PROBLEM DETAILS: Print the listing below exactly.

- Opening Delimiter -

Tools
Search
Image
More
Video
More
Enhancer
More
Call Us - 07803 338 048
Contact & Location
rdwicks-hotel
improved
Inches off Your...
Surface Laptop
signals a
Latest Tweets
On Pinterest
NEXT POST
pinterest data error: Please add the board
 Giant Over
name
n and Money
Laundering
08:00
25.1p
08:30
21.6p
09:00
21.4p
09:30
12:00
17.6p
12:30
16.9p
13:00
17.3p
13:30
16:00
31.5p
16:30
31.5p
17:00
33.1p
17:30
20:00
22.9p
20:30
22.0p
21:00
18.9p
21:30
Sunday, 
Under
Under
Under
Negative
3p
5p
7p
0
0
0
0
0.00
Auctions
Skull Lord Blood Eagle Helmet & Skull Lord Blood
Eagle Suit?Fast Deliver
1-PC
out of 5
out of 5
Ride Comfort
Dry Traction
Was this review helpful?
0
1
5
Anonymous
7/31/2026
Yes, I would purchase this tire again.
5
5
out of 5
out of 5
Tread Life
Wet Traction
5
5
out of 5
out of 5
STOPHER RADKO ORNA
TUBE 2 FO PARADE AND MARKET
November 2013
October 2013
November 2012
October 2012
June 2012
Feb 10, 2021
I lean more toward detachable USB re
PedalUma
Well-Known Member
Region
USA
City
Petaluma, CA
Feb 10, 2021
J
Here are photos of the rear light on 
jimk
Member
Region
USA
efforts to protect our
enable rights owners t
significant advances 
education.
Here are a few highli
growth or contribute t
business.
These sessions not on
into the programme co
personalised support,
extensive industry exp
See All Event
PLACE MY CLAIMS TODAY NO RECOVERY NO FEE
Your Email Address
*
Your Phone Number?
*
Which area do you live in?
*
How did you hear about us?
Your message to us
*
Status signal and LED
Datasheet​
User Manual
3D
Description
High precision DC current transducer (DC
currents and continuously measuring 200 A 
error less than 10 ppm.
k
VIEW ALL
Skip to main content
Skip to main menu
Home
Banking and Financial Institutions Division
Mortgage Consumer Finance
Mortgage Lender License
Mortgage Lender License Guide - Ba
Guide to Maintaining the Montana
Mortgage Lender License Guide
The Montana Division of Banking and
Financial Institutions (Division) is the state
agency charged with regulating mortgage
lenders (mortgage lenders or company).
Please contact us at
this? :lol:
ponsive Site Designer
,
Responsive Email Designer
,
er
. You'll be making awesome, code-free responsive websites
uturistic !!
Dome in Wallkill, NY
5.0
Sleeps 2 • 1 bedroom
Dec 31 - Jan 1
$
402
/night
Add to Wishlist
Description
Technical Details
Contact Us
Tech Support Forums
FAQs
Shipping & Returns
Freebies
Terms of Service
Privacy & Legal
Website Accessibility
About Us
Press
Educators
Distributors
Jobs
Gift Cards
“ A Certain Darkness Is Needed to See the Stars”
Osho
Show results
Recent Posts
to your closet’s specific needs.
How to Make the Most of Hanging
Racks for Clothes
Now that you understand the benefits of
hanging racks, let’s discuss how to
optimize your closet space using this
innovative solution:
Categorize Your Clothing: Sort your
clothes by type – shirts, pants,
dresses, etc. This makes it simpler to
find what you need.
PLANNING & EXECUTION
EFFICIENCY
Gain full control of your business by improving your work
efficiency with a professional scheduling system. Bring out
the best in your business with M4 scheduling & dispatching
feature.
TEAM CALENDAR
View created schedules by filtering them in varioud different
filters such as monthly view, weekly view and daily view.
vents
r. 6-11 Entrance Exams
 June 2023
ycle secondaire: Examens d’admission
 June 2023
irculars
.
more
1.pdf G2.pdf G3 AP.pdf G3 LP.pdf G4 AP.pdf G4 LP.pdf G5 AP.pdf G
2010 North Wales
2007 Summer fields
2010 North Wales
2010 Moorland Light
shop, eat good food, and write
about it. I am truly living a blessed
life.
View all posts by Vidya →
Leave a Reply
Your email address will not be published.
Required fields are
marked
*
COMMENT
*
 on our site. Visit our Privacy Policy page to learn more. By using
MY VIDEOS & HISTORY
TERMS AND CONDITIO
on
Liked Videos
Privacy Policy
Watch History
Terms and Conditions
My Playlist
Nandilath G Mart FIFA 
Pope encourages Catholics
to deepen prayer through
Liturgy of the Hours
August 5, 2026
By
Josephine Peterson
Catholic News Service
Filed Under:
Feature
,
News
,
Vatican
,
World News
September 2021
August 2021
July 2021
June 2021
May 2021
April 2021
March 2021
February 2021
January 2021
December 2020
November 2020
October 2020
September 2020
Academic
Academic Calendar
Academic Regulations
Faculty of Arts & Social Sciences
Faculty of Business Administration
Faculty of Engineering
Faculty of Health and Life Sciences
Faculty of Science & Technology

- Closing Delimiter -

RESPONSE:
Tools
Search
Image
More
Video
More
Enhancer
More
Call Us - 07803 338 048
Contact & Location
rdwicks-hotel
improved
Inches off Your...
Surface Laptop
signals a
Latest Tweets
On Pinterest
NEXT POST
pinterest data error: Please add the board
 Giant Over
name
n and Money
Laundering
08:00
25.1p
08:30
21.6p
09:00
21.4p
09:30
12:00
17.6p
12:30
16.9p
13:00
17.3p
13:30
16:00
31.5p
16:30
31.5p
17:00
33.1p
17:30
20:00
22.9p
20:30
22.0p
21:00
18.9p
21:30
Sunday, 
Under
Under
Under
Negative
3p
5p
7p
0
0
0
0
0.00
Auctions
Skull Lord Blood Eagle Helmet & Skull Lord Blood
Eagle Suit?Fast Deliver
1-PC
out of 5
out of 5
Ride Comfort
Dry Traction
Was this review helpful?
0
1
5
Anonymous
7/31/2026
Yes, I would purchase this tire again.
5
5
out of 5
out of 5
Tread Life
Wet Traction
5
5
out of 5
out of 5
STOPHER RADKO ORNA
TUBE 2 FO PARADE AND MARKET
November 2013
October 2013
November 2012
October 2012
June 2012
Feb 10, 2021
I lean more toward detachable USB re
PedalUma
Well-Known Member
Region
USA
City
Petaluma, CA
Feb 10, 2021
J
Here are photos of the rear light on 
jimk
Member
Region
USA
efforts to protect our
enable rights owners t
significant advances 
education.
Here are a few highli
growth or contribute t
business.
These sessions not on
into the programme co
personalised support,
extensive industry exp
See All Event
PLACE MY CLAIMS TODAY NO RECOVERY NO FEE
Your Email Address
*
Your Phone Number?
*
Which area do you live in?
*
How did you hear about us?
Your message to us
*
Status signal and LED
Datasheet​
User Manual
3D
Description
High precision DC current transducer (DC
currents and continuously measuring 200 A 
error less than 10 ppm.
k
VIEW ALL
Skip to main content
Skip to main menu
Home
Banking and Financial Institutions Division
Mortgage Consumer Finance
Mortgage Lender License
Mortgage Lender License Guide - Ba
Guide to Maintaining the Montana
Mortgage Lender License Guide
The Montana Division of Banking and
Financial Institutions (Division) is the state
agency charged with regulating mortgage
lenders (mortgage lenders or company).
Please contact us at
this? :lol:
ponsive Site Designer
,
Responsive Email Designer
,
er
. You'll be making awesome, code-free responsive websites
uturistic !!
Dome in Wallkill, NY
5.0
Sleeps 2 • 1 bedroom
Dec 31 - Jan 1
$
402
/night
Add to Wishlist
Description
Technical Details
Contact Us
Tech Support Forums
FAQs
Shipping & Returns
Freebies
Terms of Service
Privacy & Legal
Website Accessibility
About Us
Press
Educators
Distributors
Jobs
Gift Cards
“ A Certain Darkness Is Needed to See the Stars”
Osho
Show results
Recent Posts
to your closet’s specific needs.
How to Make the Most of Hanging
Racks for Clothes
Now that you understand the benefits of
hanging racks, let’s discuss how to
optimize your closet space using this
innovative solution:
Categorize Your Clothing: Sort your
clothes by type – shirts, pants,
dresses, etc. This makes it simpler to
find what you need.
PLANNING & EXECUTION
EFFICIENCY
Gain full control of your business by improving your work
efficiency with a professional scheduling system. Bring out
the best in your business with M4 scheduling & dispatching
feature.
TEAM CALENDAR
View created schedules by filtering them in varioud different
filters such as monthly view, weekly view and daily view.
vents
r. 6-11 Entrance Exams
 June 2023
ycle secondaire: Examens d’admission
 June 2023
irculars
.
more
1.pdf G2.pdf G3 AP.pdf G3 LP.pdf G4 AP.pdf G4 LP.pdf G5 AP.pdf G
2010 North Wales
2007 Summer fields
2010 North Wales
2010 Moorland Light
shop, eat good food, and write
about it. I am truly living a blessed
life.
View all posts by Vidya →
Leave a Reply
Your email address will not be published.
Required fields are
marked
*
COMMENT
*
 on our site. Visit our Privacy Policy page to learn more. By using
MY VIDEOS & HISTORY
TERMS AND CONDITIO
on
Liked Videos
Privacy Policy
Watch History
Terms and Conditions
My Playlist
Nandilath G Mart FIFA 
Pope encourages Catholics
to deepen prayer through
Liturgy of the Hours
August 5, 2026
By
Josephine Peterson
Catholic News Service
Filed Under:
Feature
,
News
,
Vatican
,
World News
September 2021
August 2021
July 2021
June 2021
May 2021
April 2021
March 2021
February 2021
January 2021
December 2020
November 2020
October 2020
September 2020
Academic
Academic Calendar
Academic Regulations
Faculty of Arts & Social Sciences
Faculty of Business Administration
Faculty of Engineering
Faculty of Health and Life Sciences
Faculty of Science & Technology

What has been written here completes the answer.